▶ **RECORDS**:
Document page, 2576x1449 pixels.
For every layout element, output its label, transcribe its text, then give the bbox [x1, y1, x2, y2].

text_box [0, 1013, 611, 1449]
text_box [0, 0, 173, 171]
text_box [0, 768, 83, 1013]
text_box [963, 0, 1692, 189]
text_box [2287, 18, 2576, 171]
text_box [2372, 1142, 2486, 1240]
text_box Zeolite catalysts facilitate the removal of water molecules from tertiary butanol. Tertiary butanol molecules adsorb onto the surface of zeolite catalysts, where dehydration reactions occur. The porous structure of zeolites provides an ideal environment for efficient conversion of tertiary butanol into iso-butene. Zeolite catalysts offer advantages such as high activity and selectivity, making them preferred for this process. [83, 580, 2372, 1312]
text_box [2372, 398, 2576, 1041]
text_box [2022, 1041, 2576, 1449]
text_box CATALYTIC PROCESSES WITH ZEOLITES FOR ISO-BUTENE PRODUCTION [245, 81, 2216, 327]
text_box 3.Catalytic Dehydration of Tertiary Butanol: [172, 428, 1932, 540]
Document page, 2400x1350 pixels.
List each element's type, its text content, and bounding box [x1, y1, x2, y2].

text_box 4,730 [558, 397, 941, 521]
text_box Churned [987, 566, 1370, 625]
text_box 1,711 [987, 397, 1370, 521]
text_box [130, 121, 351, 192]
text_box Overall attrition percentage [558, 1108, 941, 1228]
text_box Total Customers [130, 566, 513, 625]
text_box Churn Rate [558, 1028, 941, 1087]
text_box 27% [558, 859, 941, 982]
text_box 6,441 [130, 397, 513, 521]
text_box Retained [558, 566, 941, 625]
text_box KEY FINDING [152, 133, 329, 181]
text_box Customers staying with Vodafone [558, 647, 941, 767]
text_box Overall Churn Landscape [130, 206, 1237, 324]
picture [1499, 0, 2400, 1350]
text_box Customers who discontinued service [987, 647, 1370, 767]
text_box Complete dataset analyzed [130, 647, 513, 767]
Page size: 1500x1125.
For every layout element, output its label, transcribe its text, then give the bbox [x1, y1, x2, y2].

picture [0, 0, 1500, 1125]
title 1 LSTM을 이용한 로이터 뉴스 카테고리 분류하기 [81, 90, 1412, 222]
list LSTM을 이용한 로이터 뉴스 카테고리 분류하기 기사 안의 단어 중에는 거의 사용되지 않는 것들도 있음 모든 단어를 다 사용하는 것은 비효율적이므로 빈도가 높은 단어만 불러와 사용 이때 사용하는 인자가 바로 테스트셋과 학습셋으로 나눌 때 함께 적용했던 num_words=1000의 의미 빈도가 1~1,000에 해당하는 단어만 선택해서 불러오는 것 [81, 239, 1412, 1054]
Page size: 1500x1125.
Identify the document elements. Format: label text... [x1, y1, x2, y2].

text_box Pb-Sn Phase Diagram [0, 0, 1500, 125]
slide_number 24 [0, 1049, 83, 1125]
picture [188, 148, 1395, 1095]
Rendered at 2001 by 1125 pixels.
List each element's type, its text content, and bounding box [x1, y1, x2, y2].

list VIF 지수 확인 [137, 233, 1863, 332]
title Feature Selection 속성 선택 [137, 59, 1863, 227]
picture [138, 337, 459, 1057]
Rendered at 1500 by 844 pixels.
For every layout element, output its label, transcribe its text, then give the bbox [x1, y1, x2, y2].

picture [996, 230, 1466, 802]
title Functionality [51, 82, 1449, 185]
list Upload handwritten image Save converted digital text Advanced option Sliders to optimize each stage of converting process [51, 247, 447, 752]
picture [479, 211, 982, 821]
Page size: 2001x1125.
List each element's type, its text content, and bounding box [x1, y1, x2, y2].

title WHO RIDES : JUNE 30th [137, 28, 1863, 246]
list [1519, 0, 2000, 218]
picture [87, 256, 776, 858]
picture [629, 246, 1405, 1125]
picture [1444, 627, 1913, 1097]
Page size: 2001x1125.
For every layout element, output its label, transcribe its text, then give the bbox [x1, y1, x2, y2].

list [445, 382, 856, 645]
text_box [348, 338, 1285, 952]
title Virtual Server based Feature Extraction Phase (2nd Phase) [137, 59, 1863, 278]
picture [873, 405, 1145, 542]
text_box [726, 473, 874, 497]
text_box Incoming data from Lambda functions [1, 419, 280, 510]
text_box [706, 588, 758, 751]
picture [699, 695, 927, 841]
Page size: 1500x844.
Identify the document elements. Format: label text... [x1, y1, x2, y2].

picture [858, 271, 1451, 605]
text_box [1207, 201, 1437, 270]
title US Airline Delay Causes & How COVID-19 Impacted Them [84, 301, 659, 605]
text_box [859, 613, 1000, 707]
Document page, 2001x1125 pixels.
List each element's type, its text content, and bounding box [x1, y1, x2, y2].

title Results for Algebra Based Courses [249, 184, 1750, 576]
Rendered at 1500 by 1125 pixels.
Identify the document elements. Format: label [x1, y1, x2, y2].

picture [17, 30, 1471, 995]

▶ **JOB**: All lines that include the word "Rendered" must be copied from the material above.

▶ **RESPONSE BELOW**:
Rendered at 2001 by 1125 pixels.
Rendered at 1500 by 844 pixels.
Rendered at 1500 by 1125 pixels.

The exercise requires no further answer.